FPG, fasting plasma glucose; HbA1c, glycated hemoglobin; MET, metformin; ND, not determined; PPG, postprandial glucose; SU, sulfonylurea; XR, extended release.

In one study, dapagliflozin 10 mg/d was compared with the sulfonylurea glipizide as add-on therapy to metformin in patients with T2DM that was inadequately controlled with metformin [40]. The adjusted mean change from baseline in HbA1c at 52 weeks between dapagliflozin and glipizide treatment groups was identical (−0.52%; Table 3). Both drugs reduced FPG to a similar extent. Dapagliflozin reduced mean body weight by 3.2 kg (P<0.0001 vs glipizide), whereas glipizide increased body weight by 1.4 kg.
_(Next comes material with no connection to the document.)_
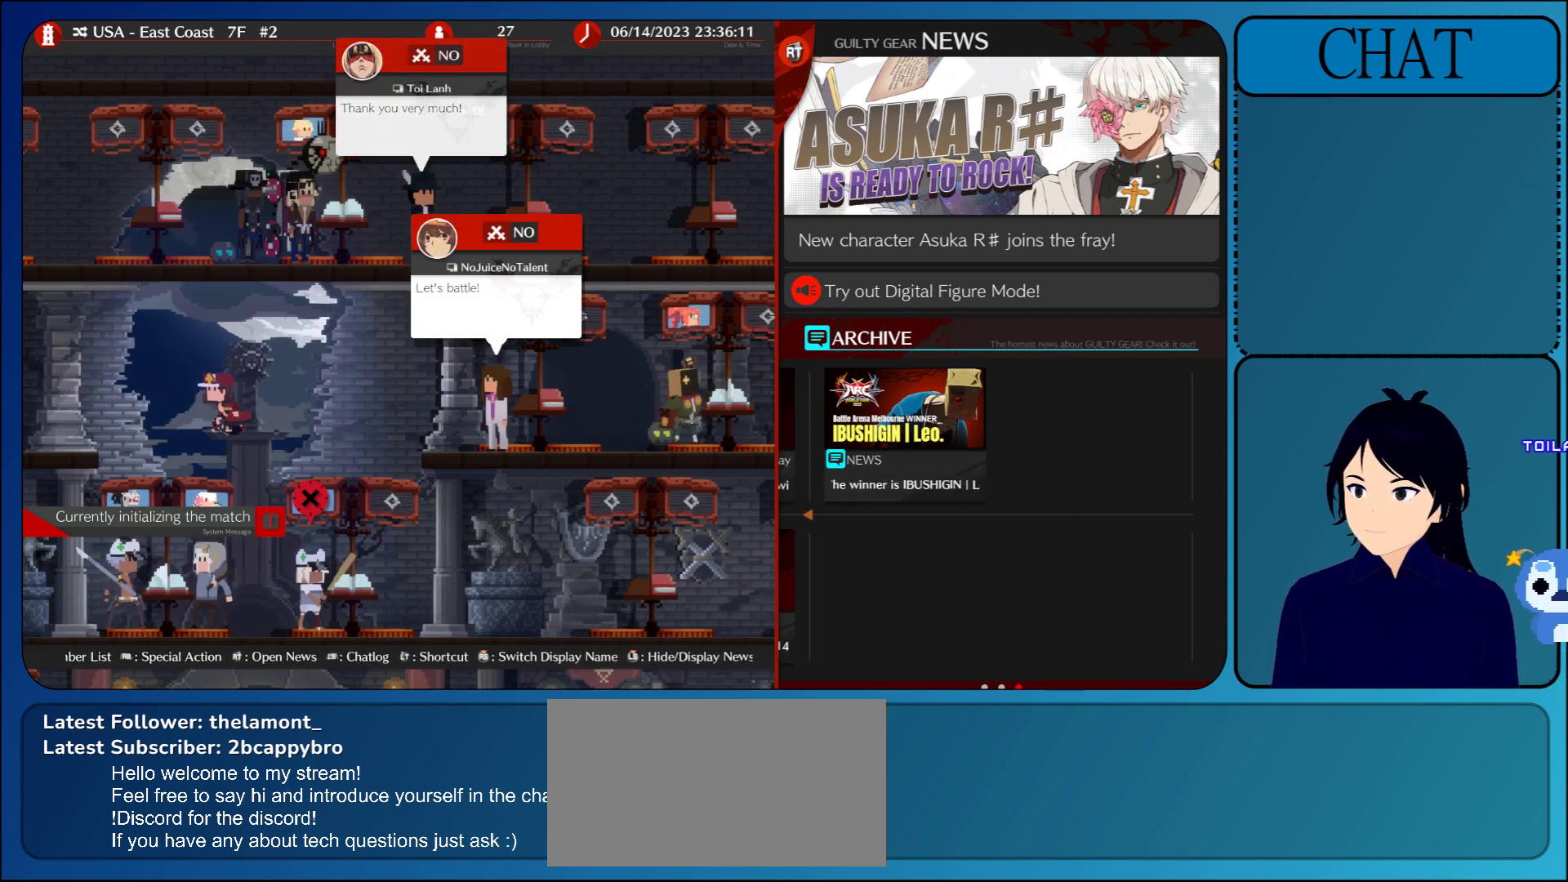
{"buttons": [], "left_stick": "left", "events": []}
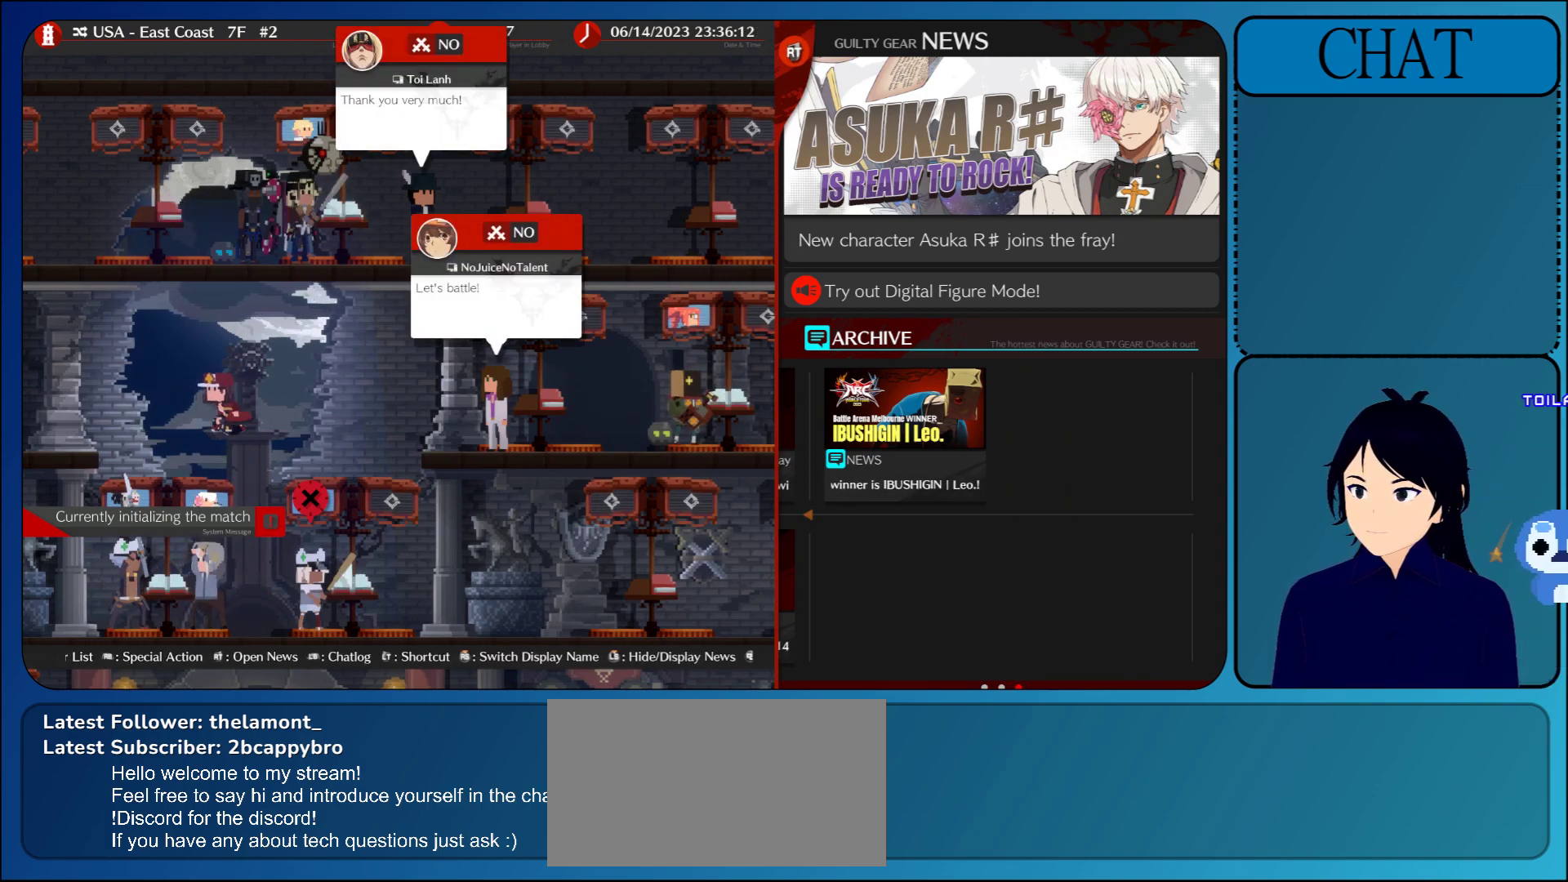
{"buttons": [], "left_stick": "left", "events": []}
Two randomized, 24-week, active-control trials examined the effects of dapagliflozin 5 and 10 mg/d combined with metformin XR (most patients received 2000 mg/d) as initial therapy in treatment-naïve patients with T2DM [41]. Dapagliflozin 5 and 10 mg/d plus metformin XR were more effective than either drug alone in reducing mean HbA1c (P<0.0001; Table 3). Similarly, dapagliflozin 5 and 10 mg/d plus metformin XR were more effective in reducing mean FPG than either drug alone (P<0.0001). Combinations were also more effective in reducing body weight than metformin alone (P<0.0001). In a prespecified comparison, dapagliflozin 10 mg was noninferior to metformin XR in reducing HbA1c and superior to metformin XR in reducing FPG and body weight.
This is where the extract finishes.